### Article
Norman Zierold’s charmed life started humbly in the Amana Colonies of Iowa. All that changed after Norman joined the Navy. The war came to an end and Norman used the GI Bill of Rights to attend Harvard, where he graduated cum laude. He then earned a graduate degree in English Literature at the University of Iowa.

While looking for work he was given the opportunity to teach English in France. One of his jobs was enjoying English conversations with the son of the President of France. They even invited him to watch the coronation of Britain’s Queen Elizabeth II on television at their personal residence. Other meetings with cultural luminaries ensued.

Upon Norman’s return to the States he headed for New York, where he worked his way up to becoming the editorial director of Theatre Arts Magazine. Eventually he went to Hollywood to fulfill his lifelong calling to become a writer and published several noted Hollywood biographies: The Child Stars, The Moguls: Hollywood’s Merchants of Myth, Garbo, Sex Goddesses of the Silent Screen; and two true-crime accounts, Little Charley Ross: The story of America’s first kidnapping for ransom, and Three Sisters in Black, which garnered a Special Edgar Allen Poe Award from the Mystery Writers of America. He also wrote a science-fiction novel titled The Skyscraper Doom.

In the late 1960s, when Barbara Walters was an anchor on NBC’s Today Show, she interviewed Norman on his recently published book, Little Charley Ross. He describes a humorous account of what happened as they were preparing to go on air. Before the segment was about to begin Barbara was pressing her leg against Norman’s under the table in what seemed to him a suggestive fashion. He wondered if she might be coming on to him and didn’t know what to do. She asked him if he felt that, and he sheepishly said he did. She then explained that this was the signal for him to quickly finish his sentence during the interview so they could break for a commercial. Norman felt relieved. After the interview they had a private chat off camera about Judy Garland since Norman had written about her in The Child Stars, and Barbara’s then husband, Lee Guber, had produced one of Judy’s world tours. They had met and Judy’s issues about her mother came up. Barbara had her own opinion about Judy’s relationship with her mother, but you’ll have to read the book to find out what she said and Norman’s take on it.

In addition to Barbara Walters, Norman met many cultural icons of the day, like Andy Warhol, Shelley Winters, Anthony Quinn, Mae West, Groucho Marx, Roddy McDowall, Jackie Coogan, Rex Harrison, Anais Nin, Tennessee Williams, E.E. Cummings, Dylan Thomas, a president of France, the gifted composer Francis Poulenc, and TM founder Maharishi Mahesh Yogi, to mention a few. Norman spent many months with Anthony Quinn helping him edit down his thousand-page biography into something publishable. It did very well.

In the early 70′s Norman took up the practice of Transcendental Meditation. He found it so satisfying he became a teacher and taught the TM technique to several hundred people. Since 2002 he has been living in Fairfield, Iowa, and works in his retirement years as a part-time publicist in the communications office at Maharishi University of Management.

### Problems and tasks
• A. Reproduce the part of the Norman Zierold profile between "Norman Zierold’s charmed" and "cultural luminaries ensued.", inclusive.
• B. In the Norman Zierold profile, what award did Three Sisters in Black receive?

### Excerpted records
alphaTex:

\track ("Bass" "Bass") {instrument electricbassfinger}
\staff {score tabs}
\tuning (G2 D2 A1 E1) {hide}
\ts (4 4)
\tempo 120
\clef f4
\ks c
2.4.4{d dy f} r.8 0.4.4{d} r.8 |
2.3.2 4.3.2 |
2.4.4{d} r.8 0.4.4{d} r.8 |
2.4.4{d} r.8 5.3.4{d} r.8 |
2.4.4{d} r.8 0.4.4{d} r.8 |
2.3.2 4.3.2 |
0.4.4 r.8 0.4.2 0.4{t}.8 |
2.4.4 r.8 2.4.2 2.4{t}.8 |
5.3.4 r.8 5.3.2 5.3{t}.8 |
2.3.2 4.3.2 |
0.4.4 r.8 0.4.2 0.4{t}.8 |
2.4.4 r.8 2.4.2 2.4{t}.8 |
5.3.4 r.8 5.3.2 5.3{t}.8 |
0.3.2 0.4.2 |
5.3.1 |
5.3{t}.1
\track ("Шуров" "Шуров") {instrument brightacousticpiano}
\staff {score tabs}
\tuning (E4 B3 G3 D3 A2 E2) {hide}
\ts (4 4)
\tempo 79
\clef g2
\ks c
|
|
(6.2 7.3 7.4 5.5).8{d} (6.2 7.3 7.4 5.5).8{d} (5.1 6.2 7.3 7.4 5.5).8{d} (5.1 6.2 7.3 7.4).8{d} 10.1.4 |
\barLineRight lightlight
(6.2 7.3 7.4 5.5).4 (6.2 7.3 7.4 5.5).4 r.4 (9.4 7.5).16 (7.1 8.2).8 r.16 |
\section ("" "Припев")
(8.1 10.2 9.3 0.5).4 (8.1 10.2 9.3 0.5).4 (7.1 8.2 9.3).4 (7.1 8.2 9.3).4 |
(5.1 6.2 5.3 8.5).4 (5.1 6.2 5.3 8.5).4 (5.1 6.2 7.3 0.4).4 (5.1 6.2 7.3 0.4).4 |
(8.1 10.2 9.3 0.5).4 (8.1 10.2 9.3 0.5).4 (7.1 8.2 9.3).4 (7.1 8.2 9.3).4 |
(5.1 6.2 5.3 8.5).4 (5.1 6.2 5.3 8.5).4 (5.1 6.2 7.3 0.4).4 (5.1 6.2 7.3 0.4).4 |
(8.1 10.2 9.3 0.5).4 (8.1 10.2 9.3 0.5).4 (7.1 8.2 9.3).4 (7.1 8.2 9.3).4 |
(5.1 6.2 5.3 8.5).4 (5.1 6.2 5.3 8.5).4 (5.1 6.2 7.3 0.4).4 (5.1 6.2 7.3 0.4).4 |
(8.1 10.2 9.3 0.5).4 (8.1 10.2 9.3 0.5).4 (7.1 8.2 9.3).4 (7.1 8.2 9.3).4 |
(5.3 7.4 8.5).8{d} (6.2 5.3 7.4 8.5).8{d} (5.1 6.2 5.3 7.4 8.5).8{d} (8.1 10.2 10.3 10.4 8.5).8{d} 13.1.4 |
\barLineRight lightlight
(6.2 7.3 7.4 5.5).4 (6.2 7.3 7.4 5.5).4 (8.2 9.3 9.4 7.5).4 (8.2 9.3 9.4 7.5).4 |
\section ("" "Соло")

### Results of the tasks
• A.
Norman Zierold’s charmed life started humbly in the Amana Colonies of Iowa. All that changed after Norman joined the Navy. The war came to an end and Norman used the GI Bill of Rights to attend Harvard, where he graduated cum laude. He then earned a graduate degree in English Literature at the University of Iowa.

While looking for work he was given the opportunity to teach English in France. One of his jobs was enjoying English conversations with the son of the President of France. They even invited him to watch the coronation of Britain’s Queen Elizabeth II on television at their personal residence. Other meetings with cultural luminaries ensued.

• B. A Special Edgar Allen Poe Award from the Mystery Writers of America.